--- Listed records Enclosed Below ---

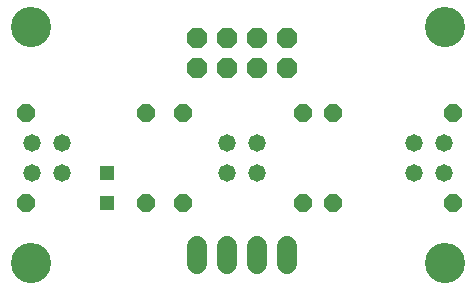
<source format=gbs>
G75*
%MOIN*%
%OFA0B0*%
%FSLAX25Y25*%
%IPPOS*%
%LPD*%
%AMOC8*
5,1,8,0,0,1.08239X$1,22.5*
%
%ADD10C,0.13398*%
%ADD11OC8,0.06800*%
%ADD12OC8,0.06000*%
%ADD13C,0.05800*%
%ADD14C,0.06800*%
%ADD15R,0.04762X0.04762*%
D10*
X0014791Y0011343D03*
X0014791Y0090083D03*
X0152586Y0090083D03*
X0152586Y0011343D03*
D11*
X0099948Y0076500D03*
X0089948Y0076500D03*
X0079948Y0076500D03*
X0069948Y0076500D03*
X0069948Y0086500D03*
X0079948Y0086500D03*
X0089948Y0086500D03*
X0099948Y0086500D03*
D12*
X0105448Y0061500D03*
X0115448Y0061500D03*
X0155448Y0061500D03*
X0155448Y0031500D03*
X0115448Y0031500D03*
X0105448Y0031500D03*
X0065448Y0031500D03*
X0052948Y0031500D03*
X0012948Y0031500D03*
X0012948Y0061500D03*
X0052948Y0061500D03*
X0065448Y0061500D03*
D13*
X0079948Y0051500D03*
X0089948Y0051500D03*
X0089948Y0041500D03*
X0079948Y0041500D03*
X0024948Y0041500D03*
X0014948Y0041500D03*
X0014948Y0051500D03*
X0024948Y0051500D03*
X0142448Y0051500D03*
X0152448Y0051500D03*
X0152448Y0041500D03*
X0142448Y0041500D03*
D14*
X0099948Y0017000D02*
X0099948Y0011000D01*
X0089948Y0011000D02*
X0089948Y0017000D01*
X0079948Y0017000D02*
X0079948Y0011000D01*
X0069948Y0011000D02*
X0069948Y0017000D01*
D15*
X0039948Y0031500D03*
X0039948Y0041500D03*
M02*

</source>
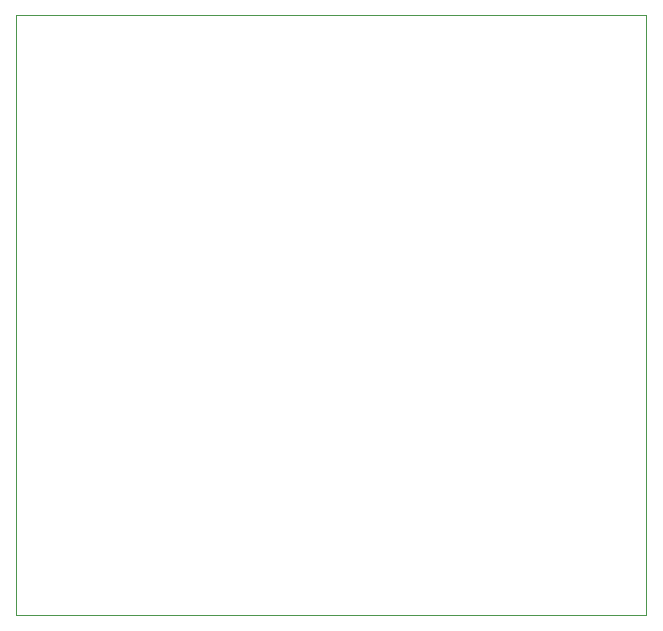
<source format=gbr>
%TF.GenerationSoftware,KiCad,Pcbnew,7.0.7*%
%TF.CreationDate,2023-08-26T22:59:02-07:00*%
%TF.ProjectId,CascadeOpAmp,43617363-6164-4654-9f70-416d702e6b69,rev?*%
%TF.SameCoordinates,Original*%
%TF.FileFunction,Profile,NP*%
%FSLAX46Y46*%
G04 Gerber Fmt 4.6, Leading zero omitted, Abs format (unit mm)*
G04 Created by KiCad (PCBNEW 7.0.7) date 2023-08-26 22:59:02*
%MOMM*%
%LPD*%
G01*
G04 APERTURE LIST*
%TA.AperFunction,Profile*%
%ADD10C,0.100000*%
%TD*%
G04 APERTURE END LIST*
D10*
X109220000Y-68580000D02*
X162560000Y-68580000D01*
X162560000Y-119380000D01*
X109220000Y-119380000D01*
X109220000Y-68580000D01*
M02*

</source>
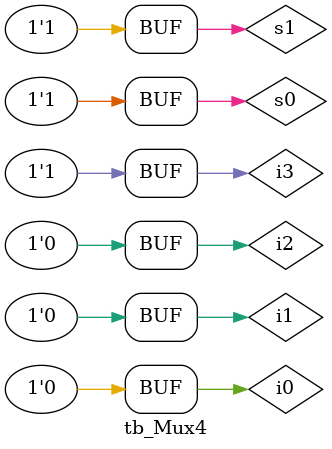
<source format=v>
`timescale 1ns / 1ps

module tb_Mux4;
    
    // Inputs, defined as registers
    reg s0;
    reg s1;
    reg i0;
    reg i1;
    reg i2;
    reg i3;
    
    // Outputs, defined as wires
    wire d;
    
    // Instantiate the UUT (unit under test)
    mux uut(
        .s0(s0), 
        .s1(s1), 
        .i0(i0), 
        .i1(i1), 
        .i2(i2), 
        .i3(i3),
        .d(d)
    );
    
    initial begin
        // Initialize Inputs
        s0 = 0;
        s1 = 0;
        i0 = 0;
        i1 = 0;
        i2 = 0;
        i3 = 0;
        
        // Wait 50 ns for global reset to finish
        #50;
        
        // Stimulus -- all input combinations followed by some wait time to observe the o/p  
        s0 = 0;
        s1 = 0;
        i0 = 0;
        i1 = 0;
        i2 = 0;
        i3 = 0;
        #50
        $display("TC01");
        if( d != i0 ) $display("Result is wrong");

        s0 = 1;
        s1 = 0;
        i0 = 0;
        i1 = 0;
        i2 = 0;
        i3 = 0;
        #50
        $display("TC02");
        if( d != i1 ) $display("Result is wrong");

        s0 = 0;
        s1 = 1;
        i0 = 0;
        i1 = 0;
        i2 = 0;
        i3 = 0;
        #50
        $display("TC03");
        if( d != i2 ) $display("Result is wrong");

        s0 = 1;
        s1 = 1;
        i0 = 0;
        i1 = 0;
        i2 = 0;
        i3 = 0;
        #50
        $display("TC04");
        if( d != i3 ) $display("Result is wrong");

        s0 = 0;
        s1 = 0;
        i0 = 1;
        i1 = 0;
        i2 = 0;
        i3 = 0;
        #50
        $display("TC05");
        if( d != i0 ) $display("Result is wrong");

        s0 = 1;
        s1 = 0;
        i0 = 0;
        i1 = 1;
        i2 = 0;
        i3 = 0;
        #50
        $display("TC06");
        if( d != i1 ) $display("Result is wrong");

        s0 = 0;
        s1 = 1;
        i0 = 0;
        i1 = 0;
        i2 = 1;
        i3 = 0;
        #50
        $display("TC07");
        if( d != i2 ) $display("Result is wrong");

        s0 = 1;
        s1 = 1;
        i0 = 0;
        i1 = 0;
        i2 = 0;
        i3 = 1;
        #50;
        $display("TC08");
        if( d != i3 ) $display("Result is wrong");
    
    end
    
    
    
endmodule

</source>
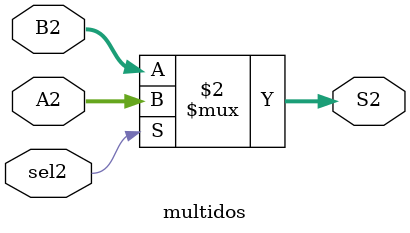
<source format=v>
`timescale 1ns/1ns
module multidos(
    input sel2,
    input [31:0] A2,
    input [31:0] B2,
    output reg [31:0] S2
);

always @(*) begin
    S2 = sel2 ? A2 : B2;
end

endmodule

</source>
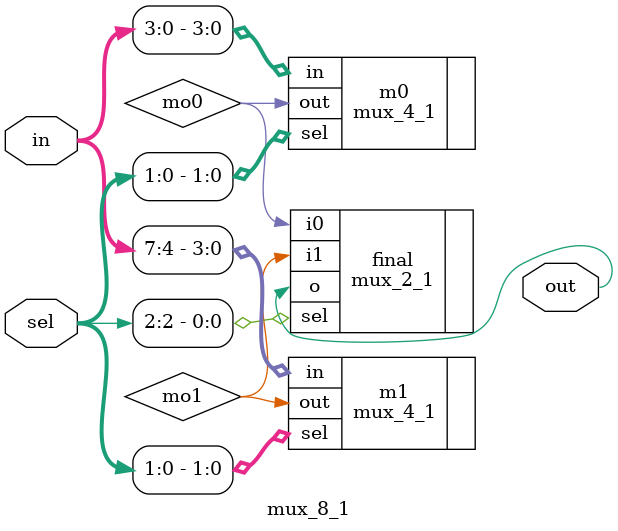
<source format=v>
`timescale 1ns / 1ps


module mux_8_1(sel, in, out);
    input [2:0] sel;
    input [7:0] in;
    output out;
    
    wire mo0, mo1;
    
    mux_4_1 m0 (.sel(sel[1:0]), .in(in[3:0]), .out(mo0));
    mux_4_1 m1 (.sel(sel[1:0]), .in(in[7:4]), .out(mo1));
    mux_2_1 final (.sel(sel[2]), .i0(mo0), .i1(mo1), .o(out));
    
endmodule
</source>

--- End of Enclosed Listed records ---

Please print the lines exactly, from the top of the material through the line with "X0014791Y0011343D03*", and omit the pictures.

_Exercise result_
<source format=gbs>
G75*
%MOIN*%
%OFA0B0*%
%FSLAX25Y25*%
%IPPOS*%
%LPD*%
%AMOC8*
5,1,8,0,0,1.08239X$1,22.5*
%
%ADD10C,0.13398*%
%ADD11OC8,0.06800*%
%ADD12OC8,0.06000*%
%ADD13C,0.05800*%
%ADD14C,0.06800*%
%ADD15R,0.04762X0.04762*%
D10*
X0014791Y0011343D03*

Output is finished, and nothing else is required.